The Bluesky team are in the process of implementing OAuth, especially @/matthieusieben in this PR.

@surfdude29 I appreciate the update! I don't mean to come off as pushy. I am greatly appreciative of the work you all do

[surfdude29]

@surfdude29 I appreciate the update! I don't mean to come off as pushy. I am greatly appreciative of the work you all do

@Eutropios No worries! Fwiw your comment didn't come off as pushy to me, and I agree it's very important for Bluesky to implement 2FA as soon as they can.

Also, just to clarify, I make small contributions every now and then, but I'm not part of the Bluesky team or anything, I just thought it might be helpful to pass on here the latest that I'd heard about 2FA :)

[KenGoBlue]

@Yuuyatails My suggestion would be implement only the email-based, authenticator-based and FIDO-key-based methods.

I signed on just to second this — especially for authenticator-based/OTP 2FA.

[surfdude29]

Quick update for those following, @/pfrazee posted just over an hour ago:

An email-based 2FA will be in the next release, and more factors will come in the next few months after our OAuth layer lands

The email auth factor landed in #3602 and the relevant atproto PRs look to be https://github.com/bluesky-social/atproto/pull/2416 and https://github.com/bluesky-social/atproto/pull/2419.

[surfdude29]

Another quick update, 2FA using email is now available on the web 🎉

I tried it and it worked great 👌

Just something to be aware of though, if you enable it now on the web, it won't be possible for you to log in using the iOS or Android app until you have the 1.79 update (unless you disable 2FA on the web first, of course).

The 1.79 update is currently awaiting review by the app stores and will hopefully be available in the next few days.

[surfdude29]

The 1.79 update is now rolling out in the app stores with 2FA via email 🚀

(last update from me, sorry for sending so many)

[ghost]

The 1.79 update is now rolling out in the app stores with 2FA via email 🚀

(last update from me, sorry for sending so many)

Thanks for the head up, but it will be without me on email as not secure, hope you will not do the same mistake ok more secure one (webauthn/passkey to "hide" it behind otp)

But congratulations for this first step !

[ghost]

The 1.79 update is now rolling out in the app stores with 2FA via email 🚀

(last update from me, sorry for sending so many)

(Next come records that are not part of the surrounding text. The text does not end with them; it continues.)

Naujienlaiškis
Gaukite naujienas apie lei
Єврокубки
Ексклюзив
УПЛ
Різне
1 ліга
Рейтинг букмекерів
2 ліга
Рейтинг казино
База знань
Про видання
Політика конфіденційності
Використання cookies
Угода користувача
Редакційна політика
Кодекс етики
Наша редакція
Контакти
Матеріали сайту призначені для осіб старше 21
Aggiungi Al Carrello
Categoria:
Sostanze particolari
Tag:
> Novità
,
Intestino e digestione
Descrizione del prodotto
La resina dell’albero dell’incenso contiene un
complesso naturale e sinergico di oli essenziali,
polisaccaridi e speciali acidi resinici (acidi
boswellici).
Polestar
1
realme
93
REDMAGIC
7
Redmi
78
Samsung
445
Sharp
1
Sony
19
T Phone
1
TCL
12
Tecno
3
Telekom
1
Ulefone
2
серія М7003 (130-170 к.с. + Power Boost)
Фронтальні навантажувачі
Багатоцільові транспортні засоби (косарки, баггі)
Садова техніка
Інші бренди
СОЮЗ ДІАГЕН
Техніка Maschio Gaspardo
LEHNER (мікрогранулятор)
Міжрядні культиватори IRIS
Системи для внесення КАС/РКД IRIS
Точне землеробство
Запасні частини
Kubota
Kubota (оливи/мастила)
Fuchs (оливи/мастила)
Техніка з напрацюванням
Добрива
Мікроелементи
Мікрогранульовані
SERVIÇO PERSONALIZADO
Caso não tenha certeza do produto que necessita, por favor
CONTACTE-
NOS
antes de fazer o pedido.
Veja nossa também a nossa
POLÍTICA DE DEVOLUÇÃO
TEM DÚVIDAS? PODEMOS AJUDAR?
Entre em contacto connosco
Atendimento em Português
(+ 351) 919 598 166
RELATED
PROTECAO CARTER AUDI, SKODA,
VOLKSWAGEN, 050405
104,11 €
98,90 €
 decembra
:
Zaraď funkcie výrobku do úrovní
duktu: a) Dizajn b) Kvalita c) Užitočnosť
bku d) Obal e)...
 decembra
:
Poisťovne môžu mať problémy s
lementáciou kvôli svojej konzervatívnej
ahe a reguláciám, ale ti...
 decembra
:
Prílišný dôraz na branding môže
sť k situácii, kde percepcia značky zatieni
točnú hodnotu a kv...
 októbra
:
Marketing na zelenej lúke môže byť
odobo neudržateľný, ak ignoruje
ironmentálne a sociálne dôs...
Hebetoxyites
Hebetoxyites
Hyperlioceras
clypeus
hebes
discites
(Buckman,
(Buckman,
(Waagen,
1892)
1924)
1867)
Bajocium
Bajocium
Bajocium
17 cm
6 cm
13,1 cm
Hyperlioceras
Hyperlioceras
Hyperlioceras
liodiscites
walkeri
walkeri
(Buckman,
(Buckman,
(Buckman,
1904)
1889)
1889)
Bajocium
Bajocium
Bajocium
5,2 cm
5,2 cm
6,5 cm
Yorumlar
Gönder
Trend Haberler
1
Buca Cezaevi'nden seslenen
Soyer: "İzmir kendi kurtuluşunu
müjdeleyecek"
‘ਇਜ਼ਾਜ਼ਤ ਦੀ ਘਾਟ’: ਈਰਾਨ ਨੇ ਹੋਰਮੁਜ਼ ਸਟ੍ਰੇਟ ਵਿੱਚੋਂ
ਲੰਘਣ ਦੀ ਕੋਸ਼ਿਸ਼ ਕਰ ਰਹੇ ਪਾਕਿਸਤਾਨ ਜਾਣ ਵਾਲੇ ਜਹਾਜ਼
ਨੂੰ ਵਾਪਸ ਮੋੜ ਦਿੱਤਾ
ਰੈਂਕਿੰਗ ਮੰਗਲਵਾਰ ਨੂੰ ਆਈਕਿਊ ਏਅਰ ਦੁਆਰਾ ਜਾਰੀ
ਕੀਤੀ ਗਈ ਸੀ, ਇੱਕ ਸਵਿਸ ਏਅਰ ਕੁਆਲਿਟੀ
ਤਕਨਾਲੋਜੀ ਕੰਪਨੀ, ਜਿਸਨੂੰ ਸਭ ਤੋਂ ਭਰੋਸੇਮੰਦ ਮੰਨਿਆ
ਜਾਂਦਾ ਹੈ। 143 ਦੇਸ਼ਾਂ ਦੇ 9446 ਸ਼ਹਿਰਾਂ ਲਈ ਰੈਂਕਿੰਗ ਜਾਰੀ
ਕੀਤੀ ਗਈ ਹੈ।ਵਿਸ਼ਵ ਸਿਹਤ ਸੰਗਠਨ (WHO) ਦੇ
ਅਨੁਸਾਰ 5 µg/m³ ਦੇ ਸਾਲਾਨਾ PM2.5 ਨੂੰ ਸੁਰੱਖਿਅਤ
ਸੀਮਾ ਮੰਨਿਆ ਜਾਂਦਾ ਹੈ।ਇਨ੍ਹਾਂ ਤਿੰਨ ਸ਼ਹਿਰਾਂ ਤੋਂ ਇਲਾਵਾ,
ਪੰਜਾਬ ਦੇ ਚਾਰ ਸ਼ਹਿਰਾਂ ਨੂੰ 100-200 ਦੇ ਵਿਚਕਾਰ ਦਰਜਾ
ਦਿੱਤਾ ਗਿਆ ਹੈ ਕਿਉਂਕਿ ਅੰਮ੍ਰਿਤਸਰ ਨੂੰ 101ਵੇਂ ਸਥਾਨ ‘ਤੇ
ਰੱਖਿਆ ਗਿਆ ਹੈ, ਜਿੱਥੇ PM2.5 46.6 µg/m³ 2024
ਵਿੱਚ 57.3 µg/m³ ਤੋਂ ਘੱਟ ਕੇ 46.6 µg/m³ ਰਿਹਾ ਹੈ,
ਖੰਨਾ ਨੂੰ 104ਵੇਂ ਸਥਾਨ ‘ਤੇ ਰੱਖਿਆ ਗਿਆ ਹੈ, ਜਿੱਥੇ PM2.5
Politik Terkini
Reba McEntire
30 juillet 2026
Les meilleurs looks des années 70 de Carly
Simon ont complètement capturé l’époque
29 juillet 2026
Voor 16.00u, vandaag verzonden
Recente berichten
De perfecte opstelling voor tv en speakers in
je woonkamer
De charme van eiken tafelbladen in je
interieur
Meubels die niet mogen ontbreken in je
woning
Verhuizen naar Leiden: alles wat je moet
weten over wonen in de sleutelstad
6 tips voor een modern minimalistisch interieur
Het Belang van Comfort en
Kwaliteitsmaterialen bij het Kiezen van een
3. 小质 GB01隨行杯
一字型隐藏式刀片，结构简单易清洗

As simple head up any news over the SSO (for more advanced 2FA ?)

[surfdude29]

As simple head up any news over the SSO (for more advanced 2FA ?)

@/bnewbold said on 4 June about OAuth:

We don't commit to specific timelines publicly, but we have done a lot of work on it and it is finally coming together, will hopefully be rolling out in stages in the next few weeks.

@/matthieusieben is still hard at work, putting what are hopefully finishing touches on the OAuth implementation – the latest PR is here: https://github.com/bluesky-social/atproto/pull/2483

[meguroyama]

I'd like to ask if OATH-TOTP or passkey (webauthn) support is being considered?